PcrZ reduces levels of photosynthetic complexes. (A) Absorption spectra of R. sphaeroides whole-cell extracts. Three independent cultures of each strain were grown under low-oxygen conditions to an OD₆₆₀ of 0.8. The absorbance was measured from 500 nm to 900 nm. One representative spectrum of 2.4.1pRK4352 (solid dashed line), 2.4.1pRKPcrZ (shaded dashed line), and 2.4.1pRKPcrZ-51nt (shaded line) is shown. Peaks at 800 and 850 nm correspond to the light-harvesting complex II (B800–850) and the light-harvesting complex I (B870) of the photosynthetic apparatus. (B) Relative bacteriochlorophyll content of R. sphaeroides strains 2.4.1pRK4352 (solid bar), 2.4.1pRKPcrZ-51nt (shaded bar), and 2.4.1pRKPcrZ (open bar) grown under low-oxygen conditions to an OD₆₆₀ of 0.8. The relative bacteriochlorophyll content was calculated on the basis of the absorbance at 770 nm after acetone-methanol (7:2) extraction of 4 mL cells, normalized to the OD₆₆₀. Results from three independent experiments are shown with error bars depicting the SE of mean.

Fig. 5.

PcrZ directly targets bchN and puc2A. (A) Predicted PcrZ-bchN duplex structure. Single- and triple-nucleotide exchanges of PcrZ and bchN are indicated by shaded arrows. Position +1 of the mRNA refers to the A of the translational start codon (shaded).
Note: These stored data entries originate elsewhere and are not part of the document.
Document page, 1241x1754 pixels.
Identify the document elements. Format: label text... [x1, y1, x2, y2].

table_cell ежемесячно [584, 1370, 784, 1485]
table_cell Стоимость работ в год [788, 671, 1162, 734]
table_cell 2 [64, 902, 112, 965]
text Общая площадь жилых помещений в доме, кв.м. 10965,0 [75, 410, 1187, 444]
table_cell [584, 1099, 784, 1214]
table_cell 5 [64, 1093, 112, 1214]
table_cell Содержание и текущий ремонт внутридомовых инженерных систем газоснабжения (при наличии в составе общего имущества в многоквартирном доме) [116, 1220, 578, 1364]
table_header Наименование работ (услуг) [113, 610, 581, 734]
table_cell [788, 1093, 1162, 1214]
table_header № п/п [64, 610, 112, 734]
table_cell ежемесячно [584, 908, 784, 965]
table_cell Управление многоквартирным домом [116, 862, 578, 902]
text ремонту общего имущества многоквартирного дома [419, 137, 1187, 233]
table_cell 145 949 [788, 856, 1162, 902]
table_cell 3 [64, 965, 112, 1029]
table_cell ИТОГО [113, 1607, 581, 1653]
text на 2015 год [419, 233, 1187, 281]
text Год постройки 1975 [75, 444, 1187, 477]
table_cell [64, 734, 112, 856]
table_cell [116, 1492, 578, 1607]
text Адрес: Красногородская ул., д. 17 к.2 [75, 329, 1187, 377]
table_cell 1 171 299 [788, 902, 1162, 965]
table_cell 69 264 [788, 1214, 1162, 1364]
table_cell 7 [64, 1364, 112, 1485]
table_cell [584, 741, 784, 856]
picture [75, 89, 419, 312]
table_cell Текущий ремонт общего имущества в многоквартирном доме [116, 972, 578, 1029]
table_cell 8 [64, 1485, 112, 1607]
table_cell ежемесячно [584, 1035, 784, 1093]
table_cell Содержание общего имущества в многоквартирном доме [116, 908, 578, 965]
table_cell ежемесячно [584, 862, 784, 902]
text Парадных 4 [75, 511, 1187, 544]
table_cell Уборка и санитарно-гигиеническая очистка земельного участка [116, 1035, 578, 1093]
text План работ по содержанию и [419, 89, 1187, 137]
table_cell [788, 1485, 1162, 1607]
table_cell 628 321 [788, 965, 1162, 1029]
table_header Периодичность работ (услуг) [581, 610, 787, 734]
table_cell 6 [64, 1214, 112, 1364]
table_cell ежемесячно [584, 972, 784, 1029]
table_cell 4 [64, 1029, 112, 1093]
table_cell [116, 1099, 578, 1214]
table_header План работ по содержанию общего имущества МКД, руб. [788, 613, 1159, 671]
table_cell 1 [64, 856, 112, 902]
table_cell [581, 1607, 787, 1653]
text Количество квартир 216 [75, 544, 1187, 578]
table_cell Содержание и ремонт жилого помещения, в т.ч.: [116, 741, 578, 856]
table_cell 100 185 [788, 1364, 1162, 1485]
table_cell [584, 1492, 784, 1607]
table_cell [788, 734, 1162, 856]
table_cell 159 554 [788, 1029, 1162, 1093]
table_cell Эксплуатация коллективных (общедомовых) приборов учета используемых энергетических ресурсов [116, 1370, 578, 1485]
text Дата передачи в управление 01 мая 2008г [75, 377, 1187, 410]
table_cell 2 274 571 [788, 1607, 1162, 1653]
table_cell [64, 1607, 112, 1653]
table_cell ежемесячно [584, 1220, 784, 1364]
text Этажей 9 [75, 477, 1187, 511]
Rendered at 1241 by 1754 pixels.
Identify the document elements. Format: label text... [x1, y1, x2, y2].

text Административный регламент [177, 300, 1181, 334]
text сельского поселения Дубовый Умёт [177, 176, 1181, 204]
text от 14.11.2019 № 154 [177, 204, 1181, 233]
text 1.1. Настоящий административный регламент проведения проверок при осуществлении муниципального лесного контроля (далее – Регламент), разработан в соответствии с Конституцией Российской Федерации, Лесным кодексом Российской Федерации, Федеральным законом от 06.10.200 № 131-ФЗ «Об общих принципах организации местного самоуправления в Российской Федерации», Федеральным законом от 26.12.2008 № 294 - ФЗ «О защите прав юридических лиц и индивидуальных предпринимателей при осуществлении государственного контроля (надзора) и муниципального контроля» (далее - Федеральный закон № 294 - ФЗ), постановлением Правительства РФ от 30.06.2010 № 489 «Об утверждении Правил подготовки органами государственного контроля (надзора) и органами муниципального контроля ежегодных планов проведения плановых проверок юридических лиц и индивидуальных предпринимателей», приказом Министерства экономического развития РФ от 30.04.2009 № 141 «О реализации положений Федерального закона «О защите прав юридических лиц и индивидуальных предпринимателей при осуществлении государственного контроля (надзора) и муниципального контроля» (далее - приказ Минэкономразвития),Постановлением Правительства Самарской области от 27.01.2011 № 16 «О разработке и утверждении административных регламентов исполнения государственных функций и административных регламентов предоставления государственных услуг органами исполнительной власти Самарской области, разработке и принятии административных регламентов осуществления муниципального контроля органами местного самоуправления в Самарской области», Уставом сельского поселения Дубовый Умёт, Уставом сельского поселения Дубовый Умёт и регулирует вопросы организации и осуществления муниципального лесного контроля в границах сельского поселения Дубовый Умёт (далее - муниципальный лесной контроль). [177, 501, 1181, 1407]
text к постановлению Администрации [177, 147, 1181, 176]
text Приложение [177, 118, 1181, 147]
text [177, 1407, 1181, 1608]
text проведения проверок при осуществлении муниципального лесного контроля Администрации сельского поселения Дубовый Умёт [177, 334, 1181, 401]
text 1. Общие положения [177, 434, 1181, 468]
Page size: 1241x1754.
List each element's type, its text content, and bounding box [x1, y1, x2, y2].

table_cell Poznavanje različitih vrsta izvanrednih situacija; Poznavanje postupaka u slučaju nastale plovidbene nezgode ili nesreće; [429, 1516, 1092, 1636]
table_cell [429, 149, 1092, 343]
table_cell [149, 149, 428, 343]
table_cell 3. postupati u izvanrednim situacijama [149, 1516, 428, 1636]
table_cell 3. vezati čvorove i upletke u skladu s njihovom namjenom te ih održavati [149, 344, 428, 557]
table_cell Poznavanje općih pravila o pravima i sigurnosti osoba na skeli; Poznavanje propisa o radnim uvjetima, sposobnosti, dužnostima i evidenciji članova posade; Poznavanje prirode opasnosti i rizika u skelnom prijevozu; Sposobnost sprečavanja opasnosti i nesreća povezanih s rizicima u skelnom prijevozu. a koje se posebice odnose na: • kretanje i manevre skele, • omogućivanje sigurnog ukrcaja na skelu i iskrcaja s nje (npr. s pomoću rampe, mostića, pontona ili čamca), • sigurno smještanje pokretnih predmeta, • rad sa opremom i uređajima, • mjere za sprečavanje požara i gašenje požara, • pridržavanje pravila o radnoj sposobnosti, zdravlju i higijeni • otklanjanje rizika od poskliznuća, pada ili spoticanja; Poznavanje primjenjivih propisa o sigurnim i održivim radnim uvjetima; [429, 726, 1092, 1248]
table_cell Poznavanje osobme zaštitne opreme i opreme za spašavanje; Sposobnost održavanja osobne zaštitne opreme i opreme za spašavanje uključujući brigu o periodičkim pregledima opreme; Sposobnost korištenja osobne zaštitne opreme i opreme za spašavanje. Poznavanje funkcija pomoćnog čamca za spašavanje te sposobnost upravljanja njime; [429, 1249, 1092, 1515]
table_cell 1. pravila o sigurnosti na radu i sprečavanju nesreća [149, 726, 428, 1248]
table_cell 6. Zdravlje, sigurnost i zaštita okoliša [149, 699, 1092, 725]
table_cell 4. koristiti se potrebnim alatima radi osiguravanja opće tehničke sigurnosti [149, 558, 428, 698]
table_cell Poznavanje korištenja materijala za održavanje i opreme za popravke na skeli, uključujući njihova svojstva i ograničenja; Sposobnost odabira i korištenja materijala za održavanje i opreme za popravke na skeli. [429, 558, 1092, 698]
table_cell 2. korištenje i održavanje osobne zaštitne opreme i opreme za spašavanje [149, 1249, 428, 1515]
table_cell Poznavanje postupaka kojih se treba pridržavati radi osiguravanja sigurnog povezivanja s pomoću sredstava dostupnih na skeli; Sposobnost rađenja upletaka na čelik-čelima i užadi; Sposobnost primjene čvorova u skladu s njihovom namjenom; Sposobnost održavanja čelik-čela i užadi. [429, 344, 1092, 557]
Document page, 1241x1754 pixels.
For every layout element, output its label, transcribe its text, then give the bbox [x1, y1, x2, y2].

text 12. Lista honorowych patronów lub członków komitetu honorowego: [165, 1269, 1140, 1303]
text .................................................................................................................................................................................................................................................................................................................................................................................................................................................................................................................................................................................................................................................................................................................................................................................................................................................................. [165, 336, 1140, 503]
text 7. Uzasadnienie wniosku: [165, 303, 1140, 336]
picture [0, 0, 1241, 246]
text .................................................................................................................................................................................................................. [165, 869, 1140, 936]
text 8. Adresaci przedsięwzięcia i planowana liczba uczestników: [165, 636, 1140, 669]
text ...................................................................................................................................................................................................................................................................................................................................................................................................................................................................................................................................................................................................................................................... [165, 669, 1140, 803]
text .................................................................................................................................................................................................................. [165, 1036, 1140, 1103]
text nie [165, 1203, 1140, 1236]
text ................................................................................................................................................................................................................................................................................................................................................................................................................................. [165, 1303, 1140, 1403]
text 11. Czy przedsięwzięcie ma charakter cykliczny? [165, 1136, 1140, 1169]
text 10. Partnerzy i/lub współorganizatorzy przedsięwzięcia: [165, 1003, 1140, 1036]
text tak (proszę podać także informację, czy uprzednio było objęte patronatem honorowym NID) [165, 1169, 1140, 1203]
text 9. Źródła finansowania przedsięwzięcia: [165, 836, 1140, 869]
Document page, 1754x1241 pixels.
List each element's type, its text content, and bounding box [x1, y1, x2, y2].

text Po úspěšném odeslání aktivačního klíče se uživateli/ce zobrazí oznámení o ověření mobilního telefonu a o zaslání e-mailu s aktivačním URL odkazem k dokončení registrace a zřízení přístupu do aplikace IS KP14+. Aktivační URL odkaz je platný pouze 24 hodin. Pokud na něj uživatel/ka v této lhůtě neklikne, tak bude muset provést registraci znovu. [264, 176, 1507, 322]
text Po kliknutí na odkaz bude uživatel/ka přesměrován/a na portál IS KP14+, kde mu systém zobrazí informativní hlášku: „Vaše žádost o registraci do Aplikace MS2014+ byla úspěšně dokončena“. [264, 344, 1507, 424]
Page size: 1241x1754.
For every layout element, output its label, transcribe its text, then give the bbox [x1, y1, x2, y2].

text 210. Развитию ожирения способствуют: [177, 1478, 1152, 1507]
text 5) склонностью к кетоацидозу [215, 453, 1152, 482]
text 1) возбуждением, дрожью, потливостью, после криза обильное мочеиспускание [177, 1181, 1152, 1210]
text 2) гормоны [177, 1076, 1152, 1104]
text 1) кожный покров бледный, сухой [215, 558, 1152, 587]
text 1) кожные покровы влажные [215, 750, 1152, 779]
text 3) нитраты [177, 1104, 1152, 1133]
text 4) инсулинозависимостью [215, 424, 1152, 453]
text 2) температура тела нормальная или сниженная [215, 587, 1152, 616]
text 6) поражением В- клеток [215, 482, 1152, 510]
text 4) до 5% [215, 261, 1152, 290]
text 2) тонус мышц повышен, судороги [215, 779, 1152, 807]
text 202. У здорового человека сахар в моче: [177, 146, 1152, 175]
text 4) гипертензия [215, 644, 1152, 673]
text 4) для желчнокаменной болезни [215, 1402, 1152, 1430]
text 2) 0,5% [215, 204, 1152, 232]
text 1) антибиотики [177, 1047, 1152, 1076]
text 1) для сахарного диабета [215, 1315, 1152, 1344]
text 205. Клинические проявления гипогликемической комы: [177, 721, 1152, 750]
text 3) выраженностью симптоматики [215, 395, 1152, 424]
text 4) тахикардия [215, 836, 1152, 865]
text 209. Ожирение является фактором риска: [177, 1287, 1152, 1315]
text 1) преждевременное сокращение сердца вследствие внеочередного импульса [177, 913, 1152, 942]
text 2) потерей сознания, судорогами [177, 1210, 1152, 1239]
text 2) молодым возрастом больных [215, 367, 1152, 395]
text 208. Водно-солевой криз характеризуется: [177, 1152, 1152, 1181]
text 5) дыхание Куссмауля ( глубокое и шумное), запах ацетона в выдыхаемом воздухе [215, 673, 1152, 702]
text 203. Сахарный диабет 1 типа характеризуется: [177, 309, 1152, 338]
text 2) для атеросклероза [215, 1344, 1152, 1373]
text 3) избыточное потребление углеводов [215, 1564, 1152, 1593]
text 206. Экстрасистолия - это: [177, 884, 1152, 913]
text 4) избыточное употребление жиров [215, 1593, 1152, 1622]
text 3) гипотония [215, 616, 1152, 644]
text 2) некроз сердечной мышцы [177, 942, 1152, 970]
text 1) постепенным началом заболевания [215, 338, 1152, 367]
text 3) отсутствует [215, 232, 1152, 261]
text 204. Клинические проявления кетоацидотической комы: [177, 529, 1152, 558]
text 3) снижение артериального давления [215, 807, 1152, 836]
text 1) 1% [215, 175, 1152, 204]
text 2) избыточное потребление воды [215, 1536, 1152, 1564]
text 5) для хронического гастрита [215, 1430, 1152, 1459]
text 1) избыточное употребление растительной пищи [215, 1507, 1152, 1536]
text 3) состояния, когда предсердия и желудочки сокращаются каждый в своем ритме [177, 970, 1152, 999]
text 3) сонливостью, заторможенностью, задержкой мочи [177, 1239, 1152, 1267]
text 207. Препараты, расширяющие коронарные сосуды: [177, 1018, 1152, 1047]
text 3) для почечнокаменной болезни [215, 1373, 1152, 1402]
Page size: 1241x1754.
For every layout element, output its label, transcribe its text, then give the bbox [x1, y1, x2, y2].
For PcrZ position 1 refers to the 5′ nucleotide. (B) Predicted PcrZ-puc2A duplex structure. (C) Schematic picture of mRNA::lacZ fusions. 16S rRNA promoter is depicted as P₄₃₅₂. “+1” indicates the first nucleotide of the corresponding start codon. (D) Relative β-galactosidase activity of the lacZ-based in vivo reporter system. Activity in the control strains containing the bchN::lacZ, bchN-M1::lacZ, or bchN-M3::lacZ reporter fusions and plasmid pBBR4352 is set to 100% (open bar). Activities for all other combinations are calculated in relation to their respective control. Activity in the strain containing the reporter fusion and plasmid pBBRPrcZ is indicated by a solid bar. Bars with light shading and bars with dark shading represent strains overexpressing PrcZ with single (M1) or triple (M3) mutations, respectively. Compensatory mutations of bchN in the reporter plasmid are represented by dashed bars. (E) Relative β-galactosidase activity of the lacZ-based in vivo reporter system. Activity in the control strains containing the reporter fusion and plasmid pBBR4352 is set to 100% (open bar). Activity of strains with plasmid pBBRPcrZ and the RSP_0557::lacZ reporter (bar with dark shading), the puc2A::lacZ reporter (solid bar), and the appA::lacZ reporter (bar with light shading) is shown. For each strain, three independent biological experiments with technical duplicates were performed. SDs are depicted by error bars. β-Galactosidase assays were performed as described previously (42).